> _Description of the task_
Which lines run from the one containing "shows no protein" to the end of the listing? Copy them out exactly, leaving out the rest.

> _Material to process_
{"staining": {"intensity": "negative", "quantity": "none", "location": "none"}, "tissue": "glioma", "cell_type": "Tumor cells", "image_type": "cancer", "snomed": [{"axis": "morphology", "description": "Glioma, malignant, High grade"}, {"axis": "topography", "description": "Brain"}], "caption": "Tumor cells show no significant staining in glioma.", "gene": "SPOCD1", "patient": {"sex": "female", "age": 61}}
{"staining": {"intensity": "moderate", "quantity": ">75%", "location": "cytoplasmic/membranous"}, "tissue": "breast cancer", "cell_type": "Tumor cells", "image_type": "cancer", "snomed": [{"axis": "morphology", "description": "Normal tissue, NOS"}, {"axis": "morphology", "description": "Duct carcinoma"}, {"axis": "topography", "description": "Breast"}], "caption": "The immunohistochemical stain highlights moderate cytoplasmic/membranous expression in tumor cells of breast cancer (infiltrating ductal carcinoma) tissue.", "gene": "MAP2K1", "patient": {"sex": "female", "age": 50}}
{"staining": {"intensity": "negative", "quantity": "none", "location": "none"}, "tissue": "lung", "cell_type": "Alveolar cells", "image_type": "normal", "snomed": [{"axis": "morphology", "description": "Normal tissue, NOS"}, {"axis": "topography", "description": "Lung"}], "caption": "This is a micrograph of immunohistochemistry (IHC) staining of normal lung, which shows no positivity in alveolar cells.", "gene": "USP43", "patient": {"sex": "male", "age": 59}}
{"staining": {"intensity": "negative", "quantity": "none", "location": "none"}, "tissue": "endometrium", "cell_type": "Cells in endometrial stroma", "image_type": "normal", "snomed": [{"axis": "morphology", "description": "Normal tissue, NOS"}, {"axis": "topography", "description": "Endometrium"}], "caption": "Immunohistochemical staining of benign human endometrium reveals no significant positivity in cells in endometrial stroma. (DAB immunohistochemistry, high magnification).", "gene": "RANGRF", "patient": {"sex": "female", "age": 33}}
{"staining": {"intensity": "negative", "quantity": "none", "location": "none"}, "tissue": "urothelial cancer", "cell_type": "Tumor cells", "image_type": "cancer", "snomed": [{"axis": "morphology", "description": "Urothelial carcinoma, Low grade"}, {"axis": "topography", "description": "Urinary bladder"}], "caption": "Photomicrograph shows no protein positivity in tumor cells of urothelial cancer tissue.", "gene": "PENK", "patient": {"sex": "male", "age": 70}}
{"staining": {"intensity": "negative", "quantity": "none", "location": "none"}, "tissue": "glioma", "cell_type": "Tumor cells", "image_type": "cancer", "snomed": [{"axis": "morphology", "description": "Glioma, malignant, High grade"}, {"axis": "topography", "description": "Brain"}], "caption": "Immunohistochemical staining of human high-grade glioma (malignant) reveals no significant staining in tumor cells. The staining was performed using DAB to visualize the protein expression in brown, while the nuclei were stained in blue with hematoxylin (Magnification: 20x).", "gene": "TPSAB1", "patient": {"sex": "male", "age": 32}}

> _Your response_
{"staining": {"intensity": "negative", "quantity": "none", "location": "none"}, "tissue": "urothelial cancer", "cell_type": "Tumor cells", "image_type": "cancer", "snomed": [{"axis": "morphology", "description": "Urothelial carcinoma, Low grade"}, {"axis": "topography", "description": "Urinary bladder"}], "caption": "Photomicrograph shows no protein positivity in tumor cells of urothelial cancer tissue.", "gene": "PENK", "patient": {"sex": "male", "age": 70}}
{"staining": {"intensity": "negative", "quantity": "none", "location": "none"}, "tissue": "glioma", "cell_type": "Tumor cells", "image_type": "cancer", "snomed": [{"axis": "morphology", "description": "Glioma, malignant, High grade"}, {"axis": "topography", "description": "Brain"}], "caption": "Immunohistochemical staining of human high-grade glioma (malignant) reveals no significant staining in tumor cells. The staining was performed using DAB to visualize the protein expression in brown, while the nuclei were stained in blue with hematoxylin (Magnification: 20x).", "gene": "TPSAB1", "patient": {"sex": "male", "age": 32}}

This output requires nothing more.